What is being asked: A faithful copy of all the data is required; pictures should not be included.

Information supplied:
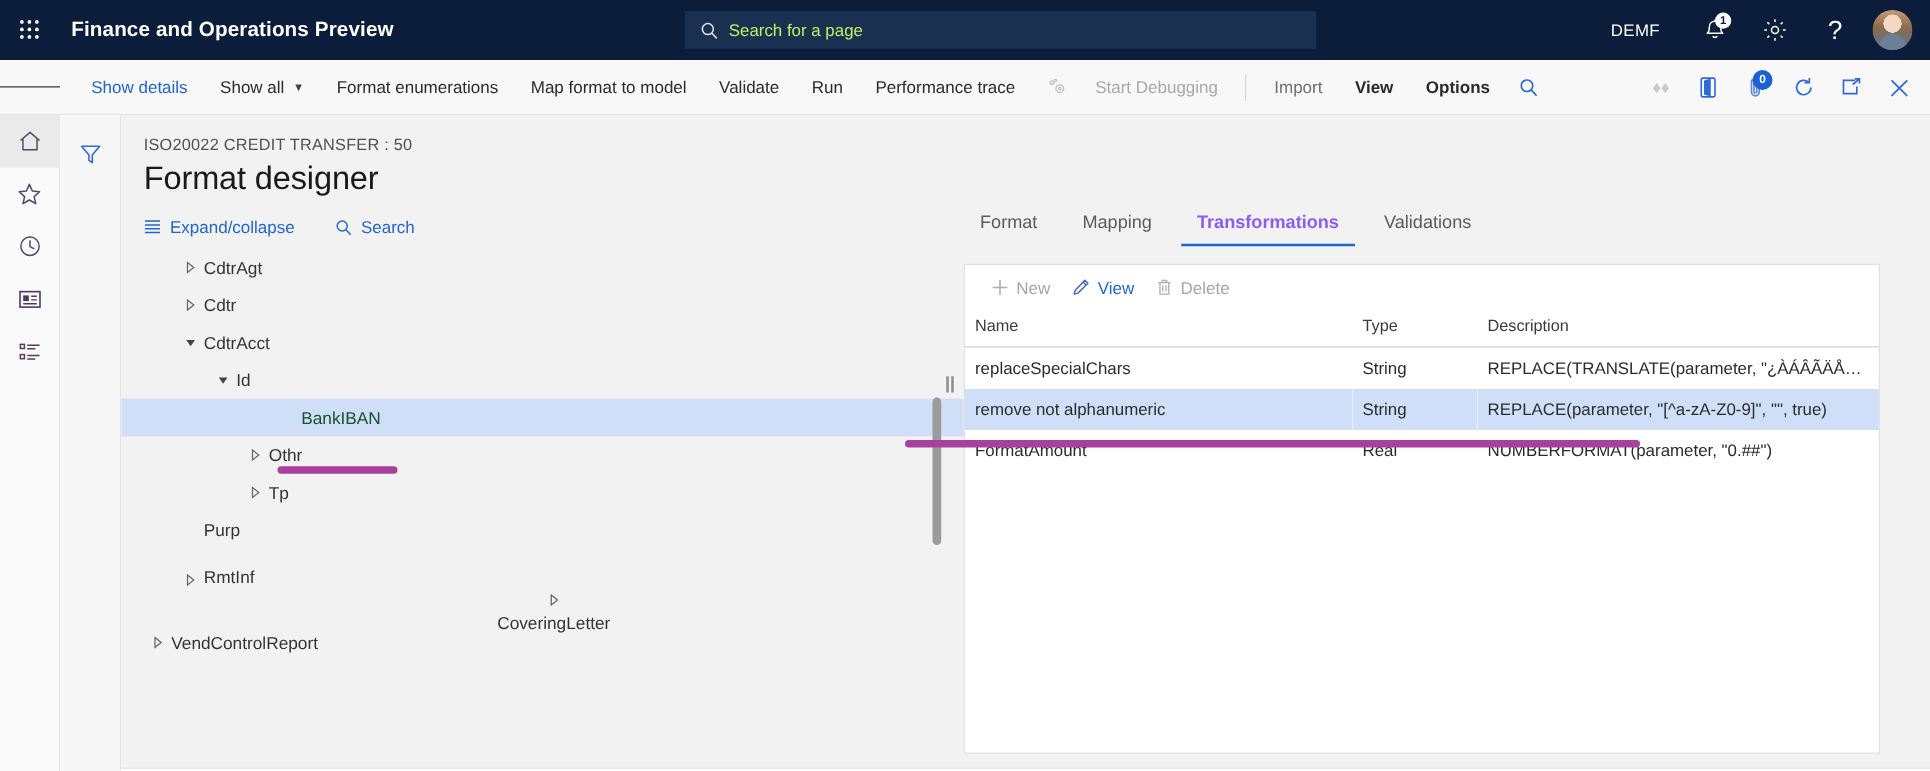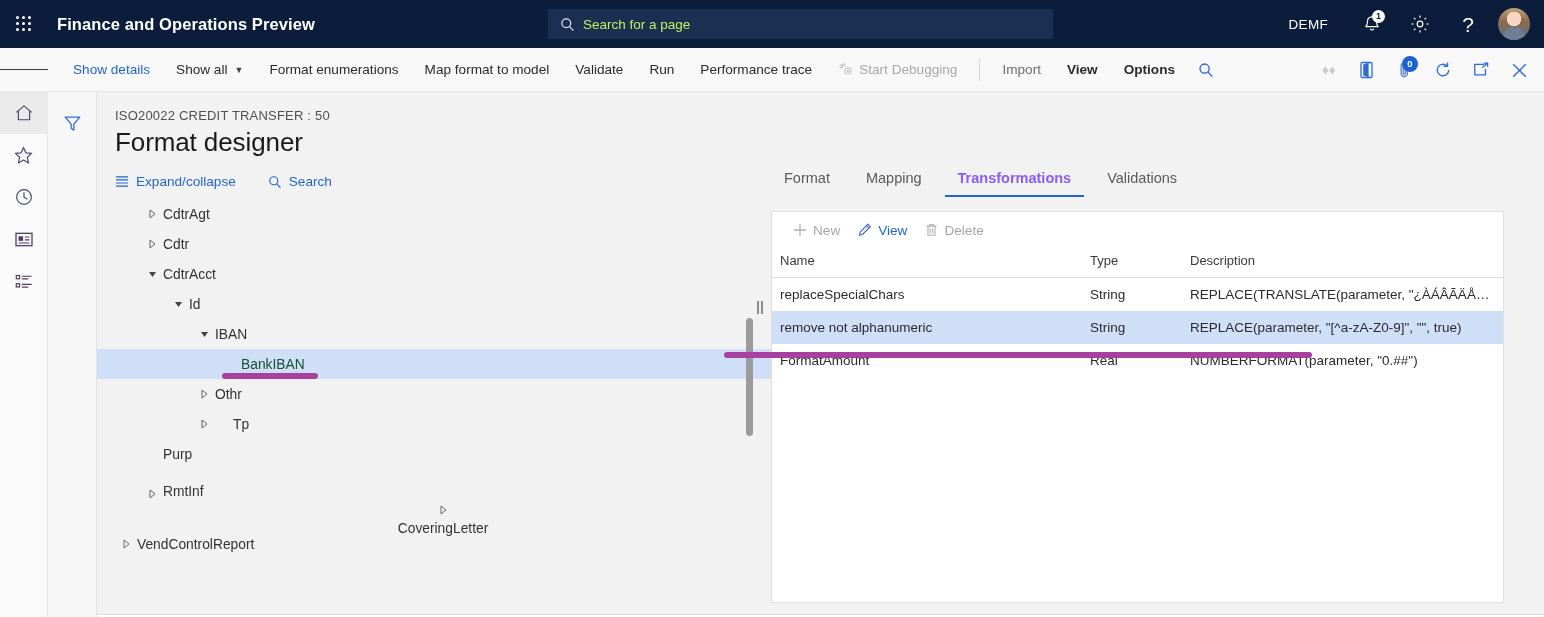--- a/index.html
+++ b/index.html
@@ -55,21 +55,21 @@
     display: flex; align-items: center; flex: 0 0 44px; position: relative;
   }
   .hamburger { width: 48px; height: 44px; display: flex; align-items: center; justify-content: center; cursor: pointer; }
   .hamburger span { display:block; width:17px; height:1.6px; background:#3b3b3b; margin:2.6px 0; }
   .cmd-items { display: flex; align-items: center; height: 44px; margin-left: 12px; }
   .cmd {
     font-size: 13.6px; color: #2b2b2b; padding: 0 13px; height: 44px;
     display: flex; align-items: center; white-space: nowrap; cursor: pointer;
   }
   .cmd.primary { color: #2266cc; }
-  .cmd.disabled { color: #a8a8a8; cursor: default; }
+  .cmd.disabled { color: #a8a8a8; cursor: default; gap: 17px; }
   .cmd .chev { margin-left: 7px; font-size: 9px; color: #444; }
   .cmd-sep { width: 1px; height: 22px; background: #d6d6d6; margin: 0 9px; }
   .cmd-search-ico { padding: 0 10px; height: 44px; display: flex; align-items: center; cursor: pointer; }
   .cmd-right { position: absolute; right: 6px; top: 0; height: 44px; display: flex; align-items: center; }
   .cico { width: 38px; height: 44px; display: flex; align-items: center; justify-content: center; position: relative; cursor: pointer; }
   .badge-blue {
     position: absolute; top: 8px; right: 6px; min-width: 16px; height: 16px; border-radius: 8px;
     background: #1b61d1; color: #fff; font-size: 9.5px; line-height: 16px; text-align: center; font-weight: bold;
   }
 
@@ -402,41 +402,33 @@
                   <span class="tlabel">CdtrAcct</span>
                 </div>
                 <div class="tnode" style="padding-left: 70px;">
                   <span class="tw">
                     <svg width="9" height="10" viewBox="0 0 9 10">
                       <path d="M1 3 L8 3 L4.5 8 Z" fill="#444"></path>
                     </svg>
                   </span>
                   <span class="tlabel">Id</span>
                 </div>
-                <div class="tnode" style="padding-left: 96px;">
-                  <span class="tw">
-                    <svg width="9" height="10" viewBox="0 0 9 10">
-                      <path d="M1 3 L8 3 L4.5 8 Z" fill="#444"></path>
-                    </svg>
-                  </span>
-                  <span class="tlabel">IBAN</span>
-                </div>
                 <div class="tnode sel" style="padding-left: 122px;">
                   <span class="tw"></span>
                   <span class="tlabel">BankIBAN</span>
                 </div>
                 <div class="tnode" style="padding-left: 96px;">
                   <span class="tw">
                     <svg width="9" height="10" viewBox="0 0 9 10">
                       <path d="M2 1 L7 5 L2 9 Z" fill="none" stroke="#666" stroke-width="1"></path>
                     </svg>
                   </span>
                   <span class="tlabel">Othr</span>
                 </div>
-                <div class="tnode" style="padding-left: 96px; gap: 18px;">
+                <div class="tnode" style="padding-left: 96px;">
                   <span class="tw">
                     <svg width="9" height="10" viewBox="0 0 9 10">
                       <path d="M2 1 L7 5 L2 9 Z" fill="none" stroke="#666" stroke-width="1"></path>
                     </svg>
                   </span>
                   <span class="tlabel">Tp</span>
                 </div>
                 <div class="tnode" style="padding-left: 44px;">
                   <span class="tw"></span>
                   <span class="tlabel">Purp</span>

The answer:
--- a/index.html
+++ b/index.html
@@ -55,21 +55,21 @@
     display: flex; align-items: center; flex: 0 0 44px; position: relative;
   }
   .hamburger { width: 48px; height: 44px; display: flex; align-items: center; justify-content: center; cursor: pointer; }
   .hamburger span { display:block; width:17px; height:1.6px; background:#3b3b3b; margin:2.6px 0; }
   .cmd-items { display: flex; align-items: center; height: 44px; margin-left: 12px; }
   .cmd {
     font-size: 13.6px; color: #2b2b2b; padding: 0 13px; height: 44px;
     display: flex; align-items: center; white-space: nowrap; cursor: pointer;
   }
   .cmd.primary { color: #2266cc; }
-  .cmd.disabled { color: #a8a8a8; cursor: default; }
+  .cmd.disabled { color: #a8a8a8; cursor: default; gap: 17px; }
   .cmd .chev { margin-left: 7px; font-size: 9px; color: #444; }
   .cmd-sep { width: 1px; height: 22px; background: #d6d6d6; margin: 0 9px; }
   .cmd-search-ico { padding: 0 10px; height: 44px; display: flex; align-items: center; cursor: pointer; }
   .cmd-right { position: absolute; right: 6px; top: 0; height: 44px; display: flex; align-items: center; }
   .cico { width: 38px; height: 44px; display: flex; align-items: center; justify-content: center; position: relative; cursor: pointer; }
   .badge-blue {
     position: absolute; top: 8px; right: 6px; min-width: 16px; height: 16px; border-radius: 8px;
     background: #1b61d1; color: #fff; font-size: 9.5px; line-height: 16px; text-align: center; font-weight: bold;
   }
 
@@ -402,41 +402,33 @@
                   <span class="tlabel">CdtrAcct</span>
                 </div>
                 <div class="tnode" style="padding-left: 70px;">
                   <span class="tw">
                     <svg width="9" height="10" viewBox="0 0 9 10">
                       <path d="M1 3 L8 3 L4.5 8 Z" fill="#444"></path>
                     </svg>
                   </span>
                   <span class="tlabel">Id</span>
                 </div>
-                <div class="tnode" style="padding-left: 96px;">
-                  <span class="tw">
-                    <svg width="9" height="10" viewBox="0 0 9 10">
-                      <path d="M1 3 L8 3 L4.5 8 Z" fill="#444"></path>
-                    </svg>
-                  </span>
-                  <span class="tlabel">IBAN</span>
-                </div>
                 <div class="tnode sel" style="padding-left: 122px;">
                   <span class="tw"></span>
                   <span class="tlabel">BankIBAN</span>
                 </div>
                 <div class="tnode" style="padding-left: 96px;">
                   <span class="tw">
                     <svg width="9" height="10" viewBox="0 0 9 10">
                       <path d="M2 1 L7 5 L2 9 Z" fill="none" stroke="#666" stroke-width="1"></path>
                     </svg>
                   </span>
                   <span class="tlabel">Othr</span>
                 </div>
-                <div class="tnode" style="padding-left: 96px; gap: 18px;">
+                <div class="tnode" style="padding-left: 96px;">
                   <span class="tw">
                     <svg width="9" height="10" viewBox="0 0 9 10">
                       <path d="M2 1 L7 5 L2 9 Z" fill="none" stroke="#666" stroke-width="1"></path>
                     </svg>
                   </span>
                   <span class="tlabel">Tp</span>
                 </div>
                 <div class="tnode" style="padding-left: 44px;">
                   <span class="tw"></span>
                   <span class="tlabel">Purp</span>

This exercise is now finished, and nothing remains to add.